April 16, 2014
Do you have little ones with a sweet tooth? Are you able to control their sugar intake? How do they react when you refuse to buy chocolate, candies or soft drinks? (Children will rarely show indifference when it comes to refusals like these.)
Here are some tips to help you:
Determine the amount and timing for sugary sweets. These foods should be consumed sparingly. A balanced approach consists of reserving sweet treats for special occasions, such as Christmas, Halloween, birthday parties or special events. Remember: special events are “special” because they do not occur regularly.
Give your children clear guidelines! There’s nothing like setting out expectations from the beginning. For example, before walking into room full of sweet delights, it is important that children receive instructions on whether or not they can eat sweets. If yes, be clear about the amount they can eat.
If your child is throwing tantrums,
“You are angry because you would have liked to eat candy. I understand. These candies do taste good. If you like, I’ll let you eat some next time we go to the movies.";
2-ignore the child’s outburst:
Your child is responding to the limits you've placed, and that's completely normal. The more constant you are at applying your own rules, the less he will respond. Equally important is not attempting to reason with him; instead, distance yourself from the child’s behaviour. The less attention you give him, and the shorter the angry outburst is;
3-continue with your daily routine:
As you begin to recognize your child’s feelings and distance yourself from his display of anger, you also start to feel it’s time to stay connected with your enthusiasm. There is no need to stay close to your child. When he seems to calm down, invite him to join you;
4-use positive reinforcement:
As the situation settles down, take time ― without over doing it ― to acknowledge the effort your child puts into calming down on his own. For example, you could bend down to his level, speak softly to him and give him a wink of encouragement: “Congratulations honey! You calmed down alone. You are becoming really good at it! Good job!”

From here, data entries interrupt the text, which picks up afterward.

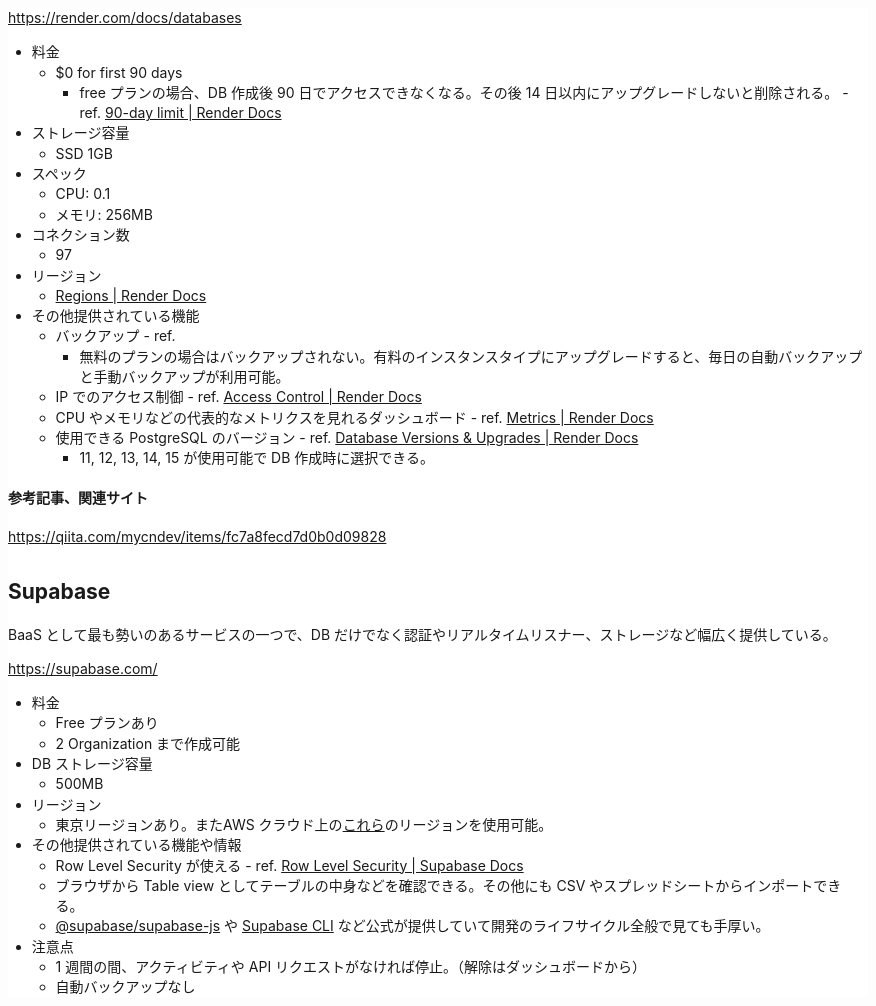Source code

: https://render.com/docs/databases

- 料金
  - $0 for first 90 days
    - free プランの場合、DB 作成後 90 日でアクセスできなくなる。その後 14 日以内にアップグレードしないと削除される。 - ref. [90-day limit \| Render Docs](https://render.com/docs/free#90-day-limit)
- ストレージ容量
  - SSD 1GB
- スペック
  - CPU: 0.1
  - メモリ: 256MB
- コネクション数
  - 97
- リージョン
  - [Regions \| Render Docs](https://render.com/docs/regions)
- その他提供されている機能
  - バックアップ - ref.
    - 無料のプランの場合はバックアップされない。有料のインスタンスタイプにアップグレードすると、毎日の自動バックアップと手動バックアップが利用可能。
  - IP でのアクセス制御 - ref. [Access Control \| Render Docs](https://render.com/docs/databases#access-control)
  - CPU やメモリなどの代表的なメトリクスを見れるダッシュボード - ref. [Metrics \| Render Docs](https://render.com/docs/databases#metrics)
  - 使用できる PostgreSQL のバージョン - ref. [Database Versions & Upgrades \| Render Docs](https://render.com/docs/databases#database-versions--upgrades)
    - 11, 12, 13, 14, 15 が使用可能で DB 作成時に選択できる。

#### 参考記事、関連サイト

https://qiita.com/mycndev/items/fc7a8fecd7d0b0d09828

## Supabase

BaaS として最も勢いのあるサービスの一つで、DB だけでなく認証やリアルタイムリスナー、ストレージなど幅広く提供している。

https://supabase.com/

- 料金
  - Free プランあり
  - 2 Organization まで作成可能
- DB ストレージ容量
  - 500MB
- リージョン
  - 東京リージョンあり。またAWS クラウド上の[これら](https://supabase.com/docs/guides/functions/regional-invocation#available-regions)のリージョンを使用可能。
- その他提供されている機能や情報
  - Row Level Security が使える - ref. [Row Level Security \| Supabase Docs](https://supabase.com/docs/guides/database/postgres/row-level-security)
  - ブラウザから Table view としてテーブルの中身などを確認できる。その他にも CSV やスプレッドシートからインポートできる。
  - [@supabase/supabase-js](https://github.com/supabase/supabase-js) や [Supabase CLI](https://github.com/supabase/cli) など公式が提供していて開発のライフサイクル全般で見ても手厚い。
- 注意点
  - 1 週間の間、アクティビティや API リクエストがなければ停止。（解除はダッシュボードから）
  - 自動バックアップなし
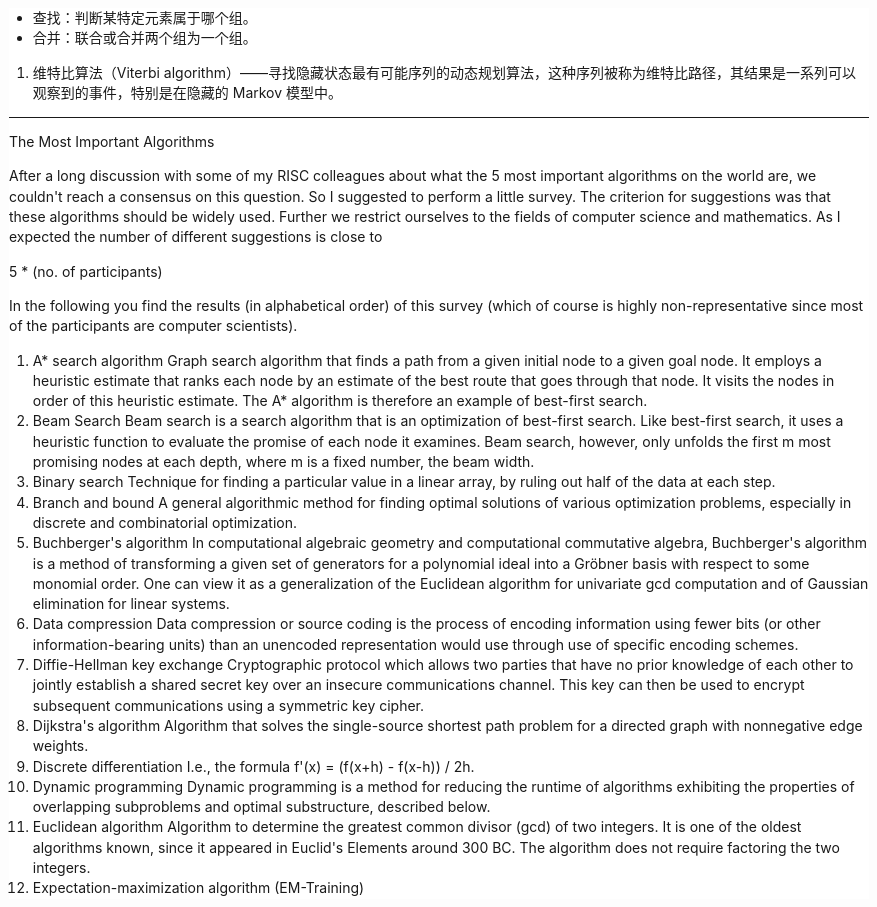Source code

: - 查找：判断某特定元素属于哪个组。
- 合并：联合或合并两个组为一个组。

1. 维特比算法（Viterbi algorithm）——寻找隐藏状态最有可能序列的动态规划算法，这种序列被称为维特比路径，其结果是一系列可以观察到的事件，特别是在隐藏的 Markov 模型中。



---

The Most Important Algorithms

After a long discussion with some of my RISC colleagues about what the 5 most important algorithms on the world are, we couldn't reach a consensus on this question. So I suggested to perform a little survey. The criterion for suggestions was that these algorithms should be widely used. Further we restrict ourselves to the fields of computer science and mathematics.
As I expected the number of different suggestions is close to



5 * (no. of participants)



In the following you find the results (in alphabetical order) of this survey (which of course is highly non-representative since most of the participants are computer scientists).

1. A* search algorithm
   Graph search algorithm that finds a path from a given initial node to a given goal node. It employs a heuristic estimate that ranks each node by an estimate of the best route that goes through that node. It visits the nodes in order of this heuristic estimate. The A* algorithm is therefore an example of best-first search.
2. Beam Search
   Beam search is a search algorithm that is an optimization of best-first search. Like best-first search, it uses a heuristic function to evaluate the promise of each node it examines. Beam search, however, only unfolds the first m most promising nodes at each depth, where m is a fixed number, the beam width.
3. Binary search
   Technique for finding a particular value in a linear array, by ruling out half of the data at each step.
4. Branch and bound
   A general algorithmic method for finding optimal solutions of various optimization problems, especially in discrete and combinatorial optimization.
5. Buchberger's algorithm
   In computational algebraic geometry and computational commutative algebra, Buchberger's algorithm is a method of transforming a given set of generators for a polynomial ideal into a Gröbner basis with respect to some monomial order. One can view it as a generalization of the Euclidean algorithm for univariate gcd computation and of Gaussian elimination for linear systems.
6. Data compression
   Data compression or source coding is the process of encoding information using fewer bits (or other information-bearing units) than an unencoded representation would use through use of specific encoding schemes.
7. Diffie-Hellman key exchange
   Cryptographic protocol which allows two parties that have no prior knowledge of each other to jointly establish a shared secret key over an insecure communications channel. This key can then be used to encrypt subsequent communications using a symmetric key cipher.
8. Dijkstra's algorithm
   Algorithm that solves the single-source shortest path problem for a directed graph with nonnegative edge weights.
9. Discrete differentiation
   I.e., the formula f'(x) = (f(x+h) - f(x-h)) / 2h.
10. Dynamic programming
    Dynamic programming is a method for reducing the runtime of algorithms exhibiting the properties of overlapping subproblems and optimal substructure, described below.
11. Euclidean algorithm
    Algorithm to determine the greatest common divisor (gcd) of two integers. It is one of the oldest algorithms known, since it appeared in Euclid's Elements around 300 BC. The algorithm does not require factoring the two integers.
12. Expectation-maximization algorithm (EM-Training)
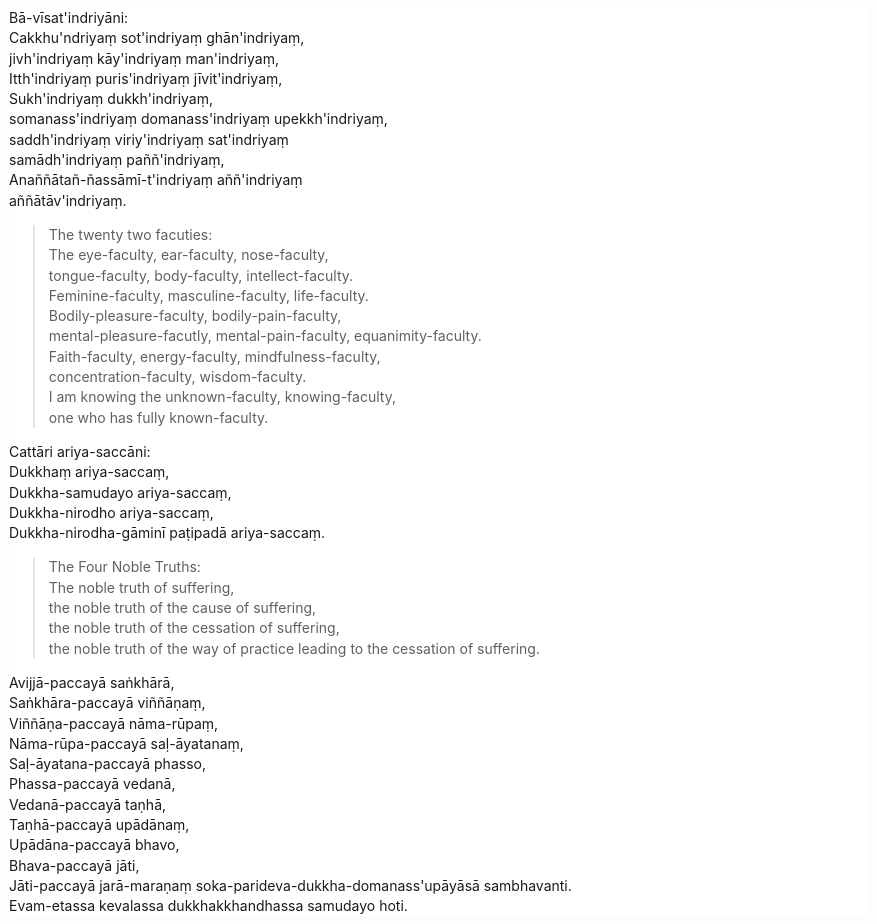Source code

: </div>

Bā-vīsat'indriyāni:\
Cakkhu'ndriyaṃ sot'indriyaṃ ghān'indriyaṃ,\
jivh'indriyaṃ kāy'indriyaṃ man'indriyaṃ,\
Itth'indriyaṃ puris'indriyaṃ jīvit'indriyaṃ,\
Sukh'indriyaṃ dukkh'indriyaṃ,\
somanass'indriyaṃ domanass'indriyaṃ upekkh'indriyaṃ,\
saddh'indriyaṃ viriy'indriyaṃ sat'indriyaṃ\
samādh'indriyaṃ paññ'indriyaṃ,\
Anaññātañ-ñassāmī-t'indriyaṃ aññ'indriyaṃ\
aññātāv'indriyaṃ.

<div class="english">

> The twenty two facuties:\
> The eye-faculty, ear-faculty, nose-faculty,\
> tongue-faculty, body-faculty, intellect-faculty.\
> Feminine-faculty, masculine-faculty, life-faculty.\
> Bodily-pleasure-faculty, bodily-pain-faculty,\
> mental-pleasure-facutly, mental-pain-faculty, equanimity-faculty.\
> Faith-faculty, energy-faculty, mindfulness-faculty,\
> concentration-faculty, wisdom-faculty.\
> I am knowing the unknown-faculty, knowing-faculty,\
> one who has fully known-faculty.

</div>

Cattāri ariya-saccāni:\
Dukkhaṃ ariya-saccaṃ,\
Dukkha-samudayo ariya-saccaṃ,\
Dukkha-nirodho ariya-saccaṃ,\
Dukkha-nirodha-gāminī paṭipadā ariya-saccaṃ.

<div class="english">

> The Four Noble Truths:\
> The noble truth of suffering,\
> the noble truth of the cause of suffering,\
> the noble truth of the cessation of suffering,\
> the noble truth of the way of practice leading to the cessation of suffering.

</div>

Avijjā-paccayā saṅkhārā,\
Saṅkhāra-paccayā viññāṇaṃ,\
Viññāṇa-paccayā nāma-rūpaṃ,\
Nāma-rūpa-paccayā saḷ-āyatanaṃ,\
Saḷ-āyatana-paccayā phasso,\
Phassa-paccayā vedanā,\
Vedanā-paccayā taṇhā,\
Taṇhā-paccayā upādānaṃ,\
Upādāna-paccayā bhavo,\
Bhava-paccayā jāti,\
Jāti-paccayā jarā-maraṇaṃ soka-parideva-dukkha-domanass'upāyāsā sambhavanti.\
Evam-etassa kevalassa dukkhakkhandhassa samudayo hoti.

He’s ALWAYS having angry outbursts...
Observe your child:
If the outbursts become a recurrent problem, an observation exercise (in French only) could be useful for gaining insights into the reasons for your child to continue behaving that way. You may also want to review the above helpful tips to ensure their successful implementation.
Teach your children to be responsible:
As your child grows up, you can get him to learn how to manage sugar intake. Teach him to set limits on the quantity (e.g. “What do you think would be a reasonable quantity for tonight?”)
It is recommended not to hide foods around the house in order to prevent children from considering these items prohibited, and thus more appetizing. However, it is an illusion to think that children can control their consumption pattern independently and resist the temptation of sweets.
That's why I would urge you, as parents, to reserve these sugary delights for only very special occasions; by the same token, this will teach your child how to make healthy food choices.
The idea is not to call for a ban of unhealthy sweets but to supervise children in their consumption for the entire family's well-being.